*** Begin section ***
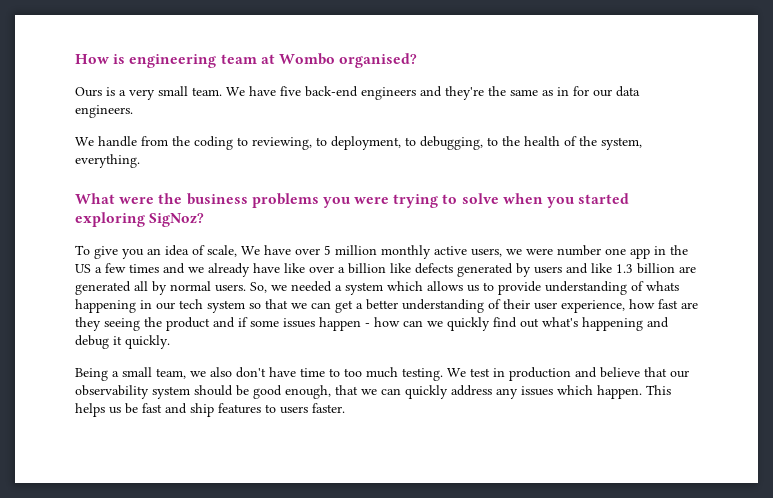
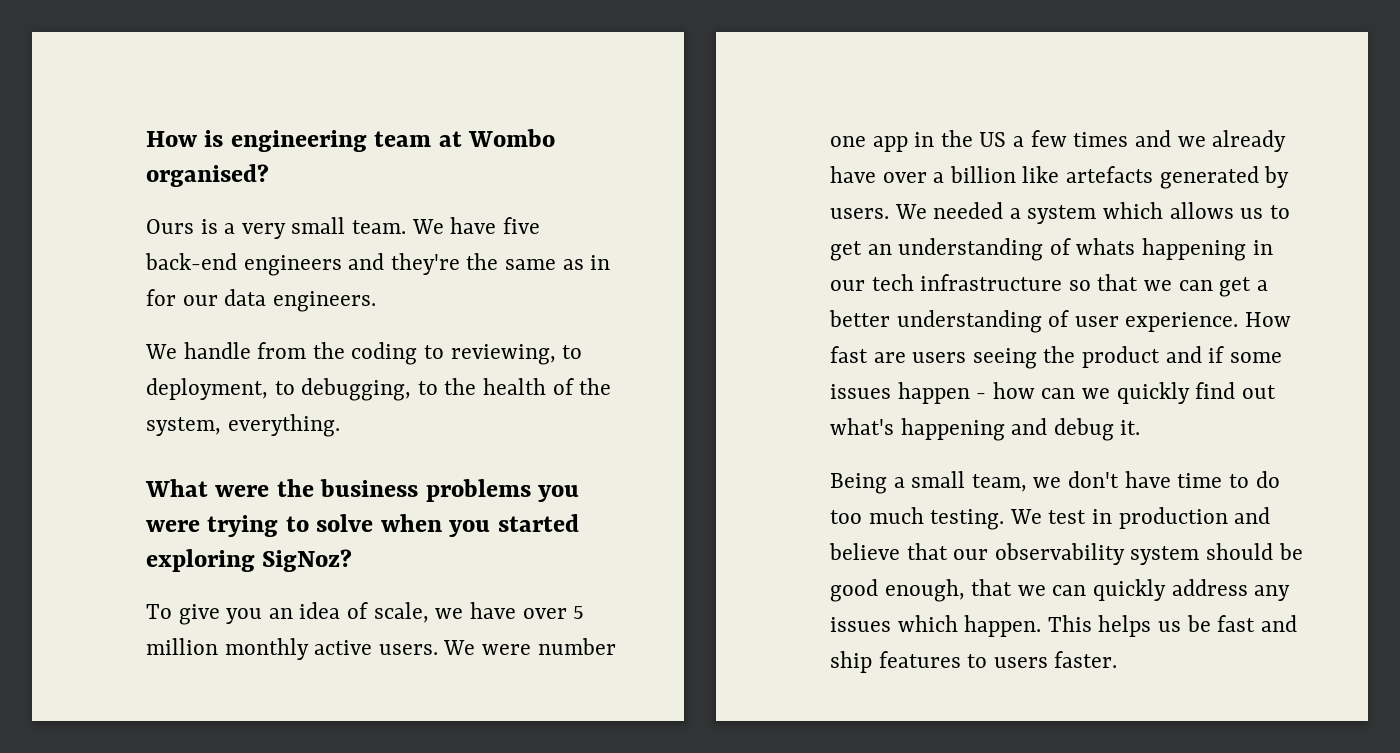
[241,246,260,255] We -> [435,608,464,619] we
[471,248,522,257] users, we -> [378,640,476,655] users. We
[284,263,305,273] like -> (876, 174) none
[415,263,453,274] defects -> [1066,166,1154,183] artefacts
[534,263,696,274] [75,281,287,295] users and like 1.3 billion are generated all by normal users. So, we -> [830,204,927,219] users. We
[498,281,541,295] provide -> [830,241,892,261] get an
[207,300,245,313] system -> [920,274,1063,291] infrastructure
[503,299,655,313] their user experience, how -> [1074,312,1292,332] user experience. How
[75,317,101,331] they -> [912,352,967,363] users
[113,335,170,349] it quickly. -> [1120,420,1141,435] it.
[210,367,232,377] also -> (1062, 482) none
(340, 372) none -> [1255,471,1280,488] do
*** End section ***
## Assignment
Provide the count of lines above containing "none", without any added words.

## Expected output
3